To do = Using the entries below, copy out all lines where "class" is found.

Record excerpts =

↓

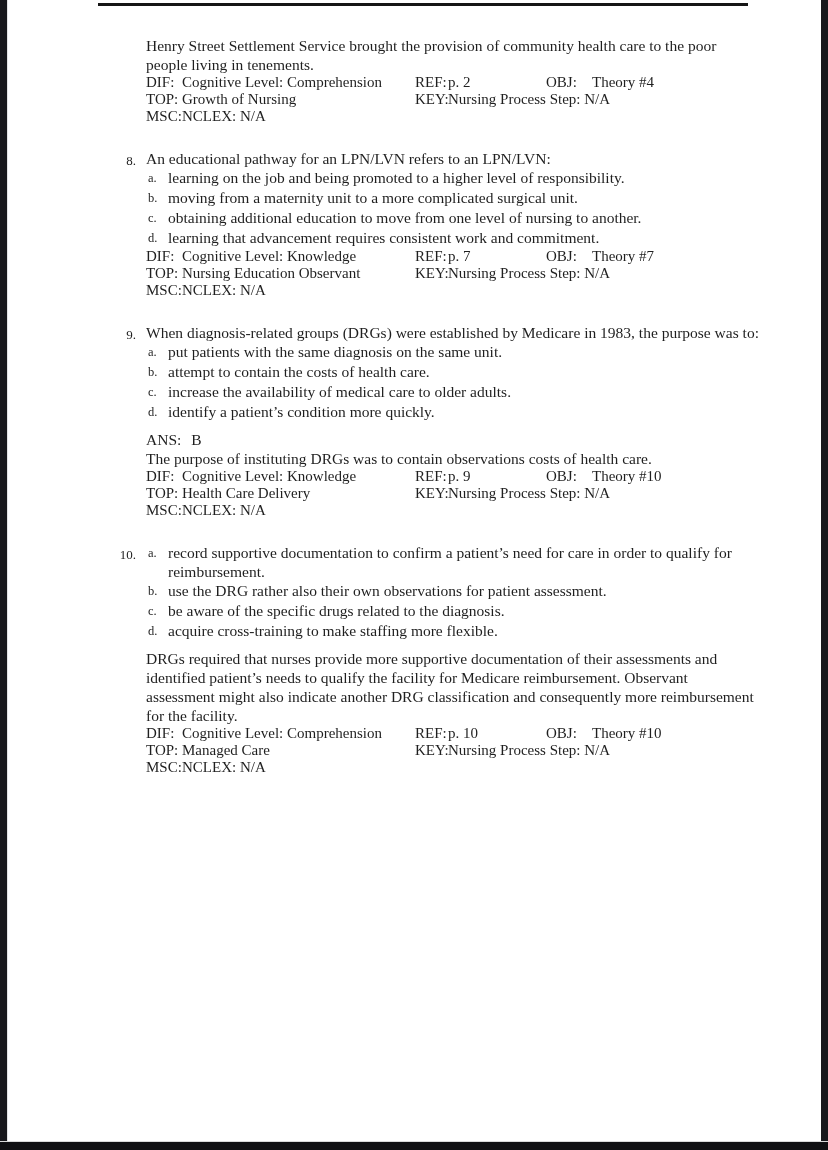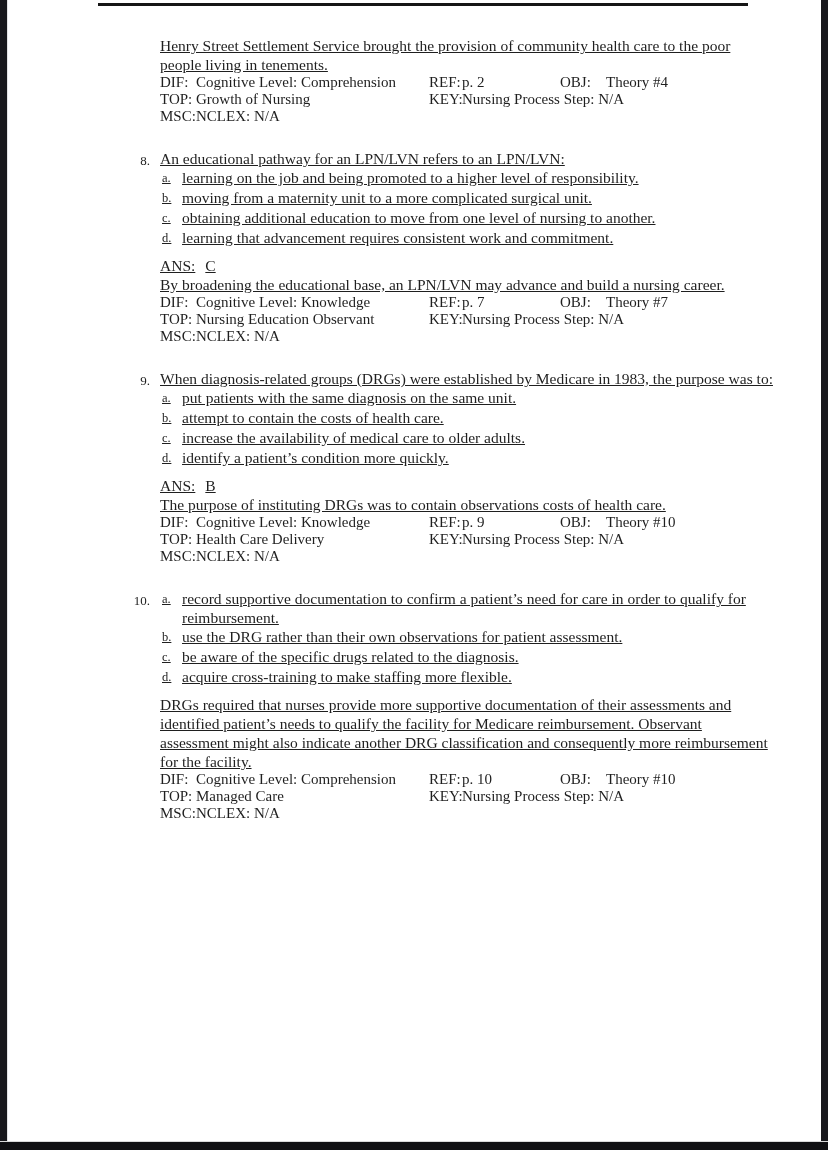--- a/index.html
+++ b/index.html
@@ -38,9 +38,9 @@
     background: #161616;
   }
   .content {
-    position: absolute; left: 160px; top: 36px;
+    position: absolute; left: 146px; top: 36px;
     width: 613px;
-    font-size: 15.5px; line-height: 19px; text-decoration: underline;
+    font-size: 15.5px; line-height: 19px;
   }
   .intro-text { }
   

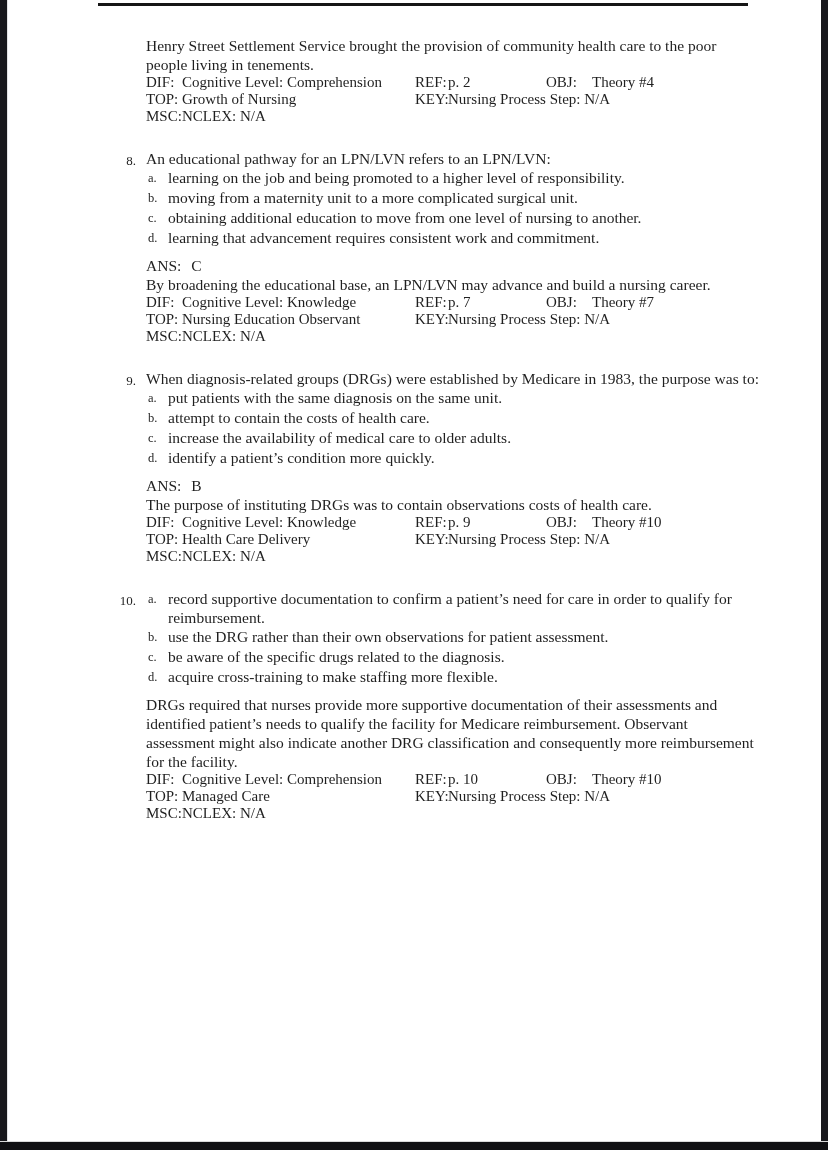--- a/index.html
+++ b/index.html
@@ -126,12 +126,6 @@
           <span class="otext">learning that advancement requires consistent work and commitment.</span>
         </div>
       </div>
-      <div class="ansblock">
-        <div class="ans-line">
-          <span class="ans-label">ANS:</span><span class="ans-val">C</span>
-        </div>
-        <div class="rationale">By broadening the educational base, an LPN/LVN may advance and build a nursing career.</div>
-      </div>
       <div class="meta">
         <div class="row">
           <span class="l1">DIF:</span>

↑

Solution =
           <span class="otext">learning that advancement requires consistent work and commitment.</span>
-      <div class="ansblock">
-        <div class="ans-line">
-          <span class="ans-label">ANS:</span><span class="ans-val">C</span>
-        <div class="rationale">By broadening the educational base, an LPN/LVN may advance and build a nursing career.</div>
       <div class="meta">
         <div class="row">
           <span class="l1">DIF:</span>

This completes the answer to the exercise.